The South Korea stock market has climbed higher in three straight sessions, collecting more than 80 points or 3.7 percent along the way. The KOSPI sits just above the 2,235-point plateau although investors may lock in gains on Friday.
The global forecast for the Asian markets is soft ahead of key U.S. employment data, which will affect the outlook for interest rates and the likelihood of recession. The European and U.S. markets were down and the Asian bourses are tipped to open in similar fashion.
The KOSPI finished sharply higher on Thursday following gains from the technology stocks, steel makers and automobile producers, while the financials were soft.
For the day, the index advanced 22.64 points or 1.02 percent to finish at 2,237.86 after trading between 2,223.36 and 2,250.87. Volume was 631.62 million shares worth 6.67 trillion won.

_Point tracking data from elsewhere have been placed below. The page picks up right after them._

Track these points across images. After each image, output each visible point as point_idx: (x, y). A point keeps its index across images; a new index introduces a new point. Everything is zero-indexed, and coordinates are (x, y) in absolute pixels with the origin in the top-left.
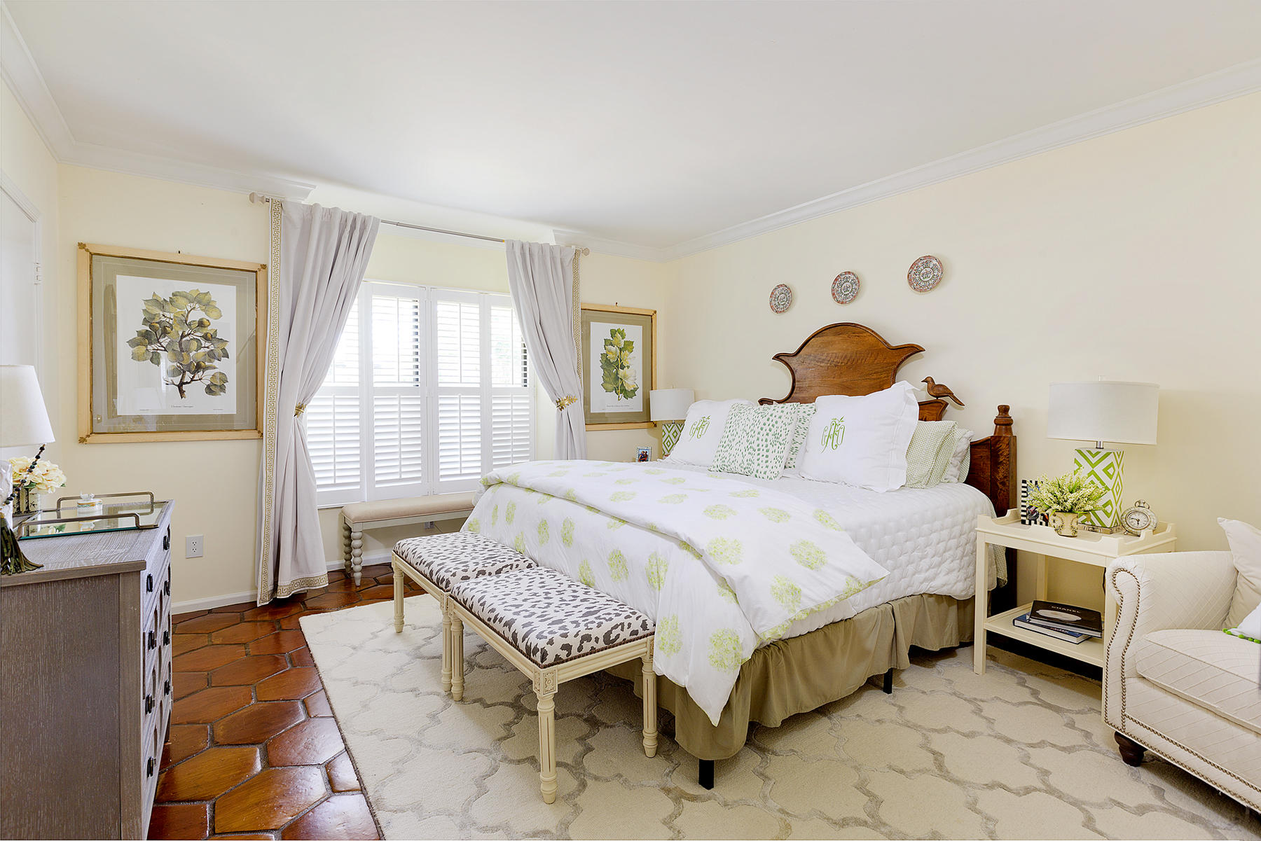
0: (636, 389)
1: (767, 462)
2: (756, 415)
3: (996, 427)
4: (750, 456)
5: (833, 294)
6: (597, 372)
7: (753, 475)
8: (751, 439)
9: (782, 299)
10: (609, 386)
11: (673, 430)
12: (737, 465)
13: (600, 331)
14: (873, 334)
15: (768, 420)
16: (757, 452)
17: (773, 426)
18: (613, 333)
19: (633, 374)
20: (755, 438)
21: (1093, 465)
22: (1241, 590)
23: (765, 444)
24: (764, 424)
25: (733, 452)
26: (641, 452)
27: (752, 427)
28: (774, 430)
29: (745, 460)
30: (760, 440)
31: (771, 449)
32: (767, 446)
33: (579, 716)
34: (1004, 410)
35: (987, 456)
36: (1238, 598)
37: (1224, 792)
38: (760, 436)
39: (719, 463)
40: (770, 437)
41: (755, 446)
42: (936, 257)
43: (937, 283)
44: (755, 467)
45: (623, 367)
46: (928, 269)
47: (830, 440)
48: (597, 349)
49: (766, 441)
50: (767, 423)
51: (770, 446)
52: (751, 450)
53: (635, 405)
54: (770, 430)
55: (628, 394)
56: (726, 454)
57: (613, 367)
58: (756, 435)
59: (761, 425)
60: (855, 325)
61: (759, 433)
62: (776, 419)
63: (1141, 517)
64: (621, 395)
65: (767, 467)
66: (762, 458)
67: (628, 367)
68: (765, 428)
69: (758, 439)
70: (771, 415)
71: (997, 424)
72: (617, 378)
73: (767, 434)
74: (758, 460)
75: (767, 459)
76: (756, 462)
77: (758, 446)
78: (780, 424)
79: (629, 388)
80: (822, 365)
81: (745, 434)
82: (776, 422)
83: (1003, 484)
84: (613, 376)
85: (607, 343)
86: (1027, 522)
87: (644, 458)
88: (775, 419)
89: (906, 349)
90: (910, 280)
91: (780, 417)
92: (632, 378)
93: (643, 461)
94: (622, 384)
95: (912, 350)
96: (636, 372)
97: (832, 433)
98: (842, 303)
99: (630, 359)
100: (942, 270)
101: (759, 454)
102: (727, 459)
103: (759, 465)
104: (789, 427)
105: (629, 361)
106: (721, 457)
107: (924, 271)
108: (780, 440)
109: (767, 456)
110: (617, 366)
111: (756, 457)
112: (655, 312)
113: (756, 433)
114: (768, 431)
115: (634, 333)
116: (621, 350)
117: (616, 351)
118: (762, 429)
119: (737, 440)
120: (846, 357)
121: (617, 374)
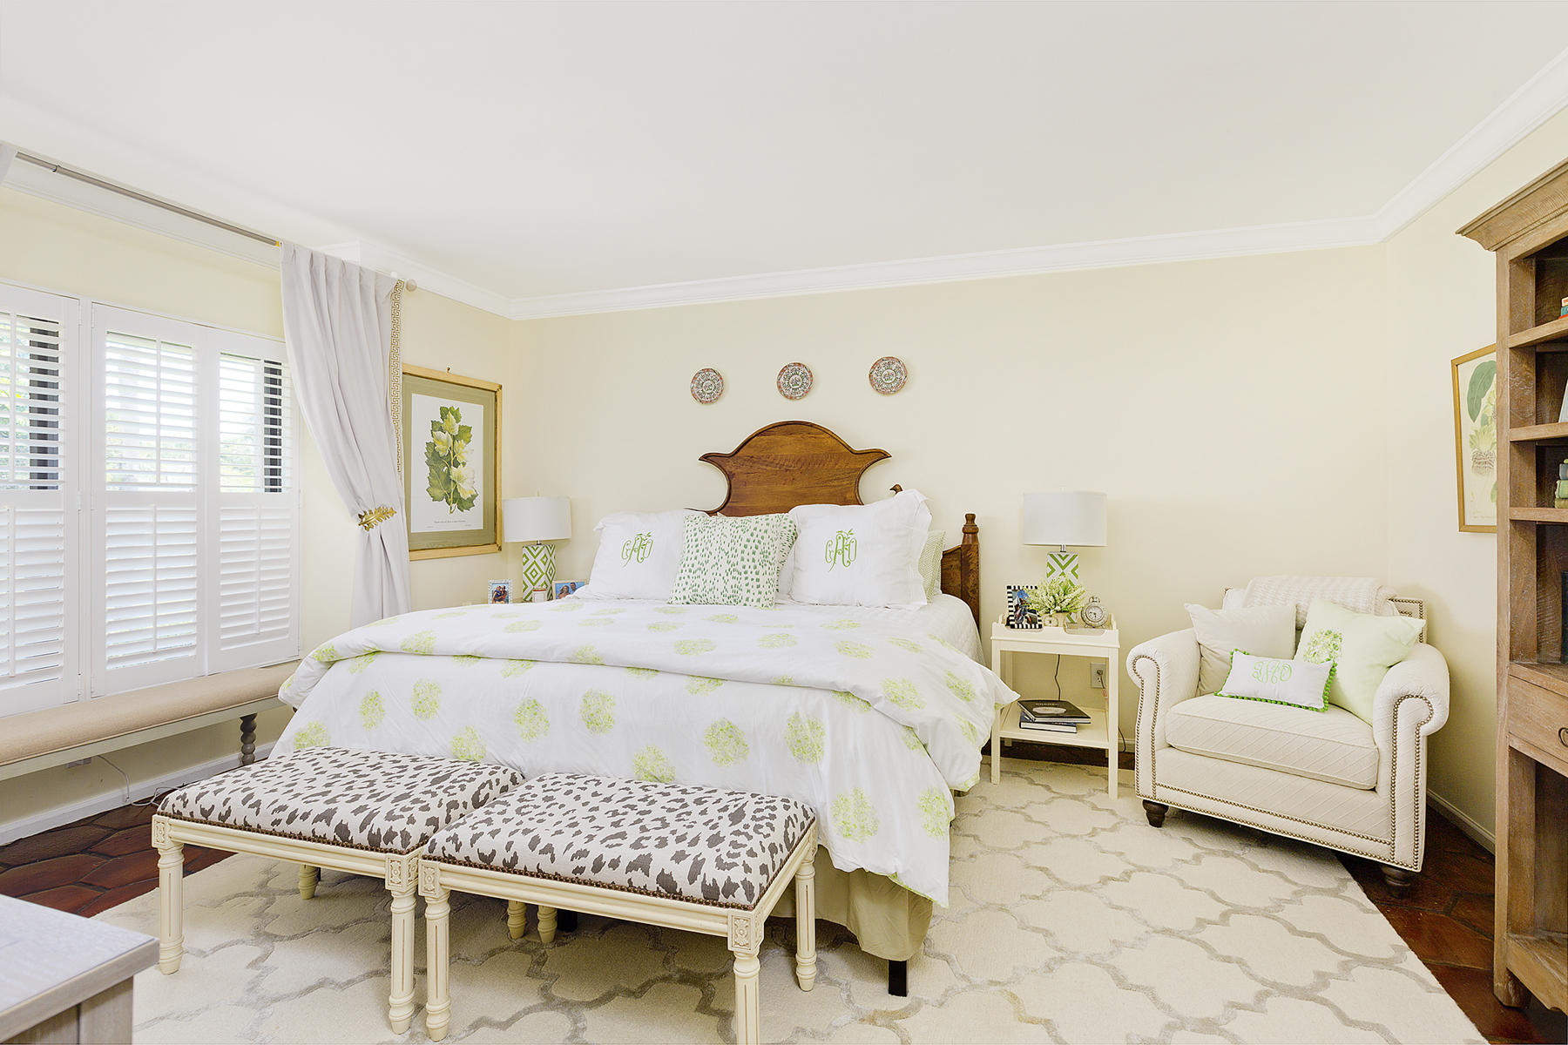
0: (474, 497)
1: (758, 587)
2: (734, 529)
3: (965, 536)
4: (734, 582)
5: (779, 387)
6: (421, 471)
7: (742, 603)
8: (734, 560)
9: (708, 386)
10: (439, 493)
11: (542, 554)
12: (717, 594)
13: (426, 408)
14: (832, 436)
15: (752, 535)
16: (744, 576)
17: (759, 542)
18: (444, 412)
19: (470, 477)
20: (739, 559)
21: (1063, 568)
22: (1208, 660)
23: (752, 565)
24: (748, 541)
25: (709, 577)
26: (495, 587)
27: (732, 545)
28: (761, 547)
29: (728, 587)
30: (745, 560)
31: (762, 571)
32: (755, 567)
33: (664, 979)
34: (971, 518)
35: (957, 565)
36: (1206, 666)
37: (1243, 824)
38: (745, 555)
39: (688, 593)
40: (758, 556)
41: (739, 568)
42: (900, 359)
43: (902, 387)
44: (744, 594)
45: (456, 464)
46: (891, 371)
47: (839, 557)
48: (421, 436)
49: (754, 560)
50: (752, 539)
51: (759, 568)
52: (735, 574)
53: (473, 519)
54: (757, 548)
55: (463, 504)
56: (697, 581)
57: (442, 462)
58: (740, 554)
59: (744, 542)
60: (812, 425)
61: (743, 552)
62: (762, 533)
63: (1097, 611)
64: (454, 505)
65: (760, 593)
66: (751, 583)
67: (464, 464)
68: (749, 545)
69: (743, 559)
70: (755, 529)
71: (965, 533)
72: (448, 480)
73: (754, 553)
74: (747, 585)
75: (758, 583)
76: (744, 587)
77: (744, 567)
78: (766, 540)
79: (465, 495)
80: (769, 468)
81: (723, 554)
82: (762, 538)
83: (973, 591)
84: (443, 477)
85: (435, 427)
86: (1016, 626)
87: (501, 596)
88: (760, 535)
89: (872, 455)
90: (871, 380)
91: (766, 532)
92: (469, 481)
93: (500, 600)
94: (456, 489)
95: (881, 455)
96: (473, 471)
97: (840, 547)
98: (791, 398)
99: (466, 452)
100: (906, 373)
101: (747, 578)
102: (701, 588)
103: (748, 591)
104: (776, 543)
105: (464, 455)
106: (689, 586)
107: (886, 372)
108: (770, 559)
109: (758, 580)
110: (449, 462)
111: (743, 582)
112: (501, 387)
113: (739, 551)
114: (754, 549)
115: (472, 414)
116: (454, 438)
117: (448, 441)
118: (746, 547)
119: (712, 561)
120: (799, 460)
121: (449, 474)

There were 776 gainers and 118 decliners.
Among the actives, Shinhan Financial shed 0.57 percent, while KB Financial retreated 1.51 percent, Hana Financial tanked 2.35 percent, Samsung Electronics added 0.54 percent, Samsung SDI spiked 2.81 percent, LG Electronics rallied 1.77 percent, SK Hynix rose 0.11 percent, Naver jumped 1.93 percent, LG Chem surged 4.11 percent, Lotte Chemical fell 0.33 percent, S-Oil dropped 0.82 percent, SK Innovation tumbled 2.24 percent, POSCO gathered 0.45 percent, SK Telecom sank 0.79 percent, Hyundai Mobis declined 0.74 percent, Hyundai Motor and Kia Motors both gained 0.56 percent and KEPCO was unchanged.
The lead from Wall Street is negative as the major averages opened slightly higher but quickly turned well into the red and remained that way for the rest of the session.
The Dow dropped 346.93 points or 1.15 percent to finish at 29,926.94, while the NASDAQ sank 75.33 points or 0.68 percent to end at 11,073.31 and the S&P 500 declined 38.76 points or 1.02 percent to close at 3,744.52.
The weakness on Wall Street came as traders continued to express concerns about the outlook for interest rates and the impact higher rates will have on the economy.
A continued rebound by treasury yields also weighed on the markets, with the yield on the benchmark ten-year note extending the sharp upward move seen on Wednesday.
Traders were also looking ahead to the release of the Labor Department’s closely watched monthly employment report later today.
Oil prices climbed higher on Thursday, rising for a fourth straight session after OPEC announced on Wednesday that it would cut production by 2 million barrels per day from November, while a drop in U.S. crude inventories last week also contributed to the rise in oil prices. West Texas Intermediate Crude oil futures for November added $0.69 or 0.8 percent at $88.45 a barrel.
Closer to home, South Korea will release August numbers for current account later this morning; in July, the current account surplus was $1.09 billion.